I'm typically not one to boast. But every now and then, we experience such a fabulous brush with greatness that the star-struck voyeur in us can't help but blab about it to the first 500 or so people we happen upon or in this case, thousands of readers. Especially when it involves a famous movie star. And we're not talking washed-up, late-night, run-of-the-mill infomercial standards like Richard Simmons or Dr. Ruth. This is "movie star" with a giant, gilded, capital "M." You know, as in, say, Robert Redford.

That's right, I saw the downhill racing, horse whispering, Sundance Kid himself during a recent trip to San Francisco. We were awaiting the arrival of a friend outside the airport when I spied the trademark corduroy blazer, jeans, T-shirt and baseball hat emerge from the sliding glass doors. Seeing as how I was not wearing my glasses at the time and could probably have mistaken my own mother for a movie star, I asked for confirmation from my cohorts.

"Isn't that Robert Redford?" I asked, proudly pointing out my discovery.

Every neck in the car immediately craned and began nodding in unison as he walked by. Seems the hours of poring over trashy magazines on the plane had paid off and for once, my faulty vision proved correct. Robby Redford was standing 15 feet from where we were parked.

Let me clarify that this wasn't just a chance glimpse of the back of his head as he ducked into a limo surrounded by a large entourage. No, this was prime Big Bob viewing, as plain as the nose on my face, which was firmly plastered against the windshield to which I was now stuck like a giant bug. In fact, we were in such pole position that we were able to observe him chatting with a friend (unfortunately not Paul Newman), rifling through his briefcase and (insert gasp of disapproval here) lighting up a smoke.

That's right. The Electric Horseman runs on nicotine.

OK, so this little tidbit may border on tabloid gossip. But I am, after all, a journalist, so it is my duty to report the facts. And I saw Robert Redford smoking like a summer tourist train, which for a regular purveyor of his so-outdoorsy-and-rustic-it-makes-you-want-to-puke Sundance catalog, comes as a bit of a let down. It was sort of like finding out Mother Theresa swears like a sailor or PeeWee Herman is a letch. All right, so maybe it wasn't that bad. After all, it's not as if he had his zipper down, spinach in his teeth or, horror of horrors, was freakishly short. In fact, to his credit, R.R. wasn't even cheating with high-heeled cowboy boots. And he did earn Regular Joe points for stooping so low as to fly commercial. So, I guess I was willing to let the cigarette thing slide, although it did quash all chances of me ever leaving my husband for him. Which is good, because it would have been a little awkward introducing him to my parents.

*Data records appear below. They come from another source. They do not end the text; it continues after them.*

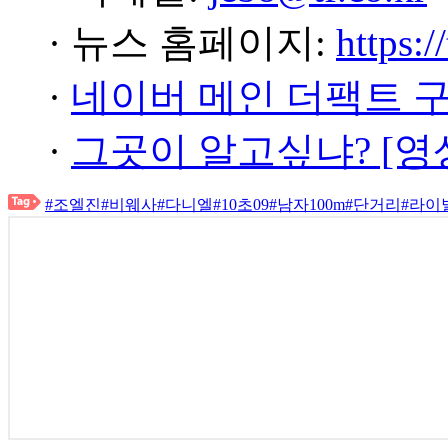
· 뉴스 홈페이지:
https:/
·
네이버 메인 더팩트 
·
그곳이 알고싶냐? [영
#조엘진
#비웨사
#다니엘
#10초09
#남자100m
#단거리
#라이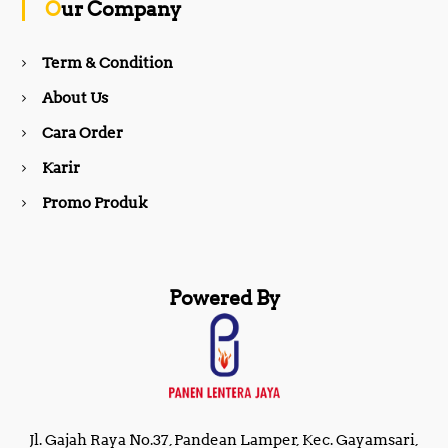
Our Company
o
r
Term & Condition
About Us
k
a
Cara Order
m
Karir
Promo Produk
Powered By
Jl. Gajah Raya No.37, Pandean Lamper, Kec. Gayamsari,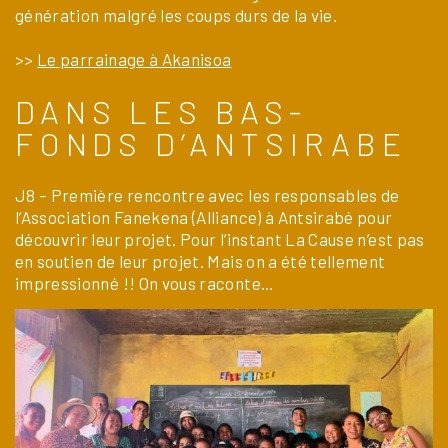
génération malgré les coups durs de la vie.
>>
Le parrainage à Akanisoa
DANS LES BAS-
FONDS D’ANTSIRABE
J8 – Première rencontre avec les responsables de
l’Association Fanekena (Alliance) à Antsirabé pour
découvrir leur projet. Pour l’instant La Cause n’est pas
en soutien de leur projet. Mais on a été tellement
impressionné !! On vous raconte…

Although I imagine R.R. and I would have a lot to talk about. He went to CU; I went to CU. He once worked at The Sink; I spent so much time there, they should have offered me a job. He jumped off Baker's Bridge; I've ridden my bike over it. He owns his own ski resort; I like to ski.

Of course, this is all pointless conjecture, seeing as how I was purposely restrained inside a locked vehicle so as not to do anything stupid, like offer him a light from the car's cigarette lighter. Seems for folks in California, star sightings (yes, even sightings of The Big R) aren't anything to let your latte go cold over. In fact, stars are so commonplace that residents actually get bored with them. So although I was digging furiously for a pen and anything for him to sign, my California-bred friends reacted with about the same amount of indifference they would reserve for a parking valet. But just in case I decided to do anything potentially embarrassing, like scream his name or throw my underwear, they made sure the windows were rolled up and the doors locked.

Not that I would have done either. Let's face it, Bob's getting up there, and I'm no Anna Nicole Smith. Besides, by the time I had plotted my escape, R.R. had dashed off into a limo and was long gone, leaving me only with memories of the way we were.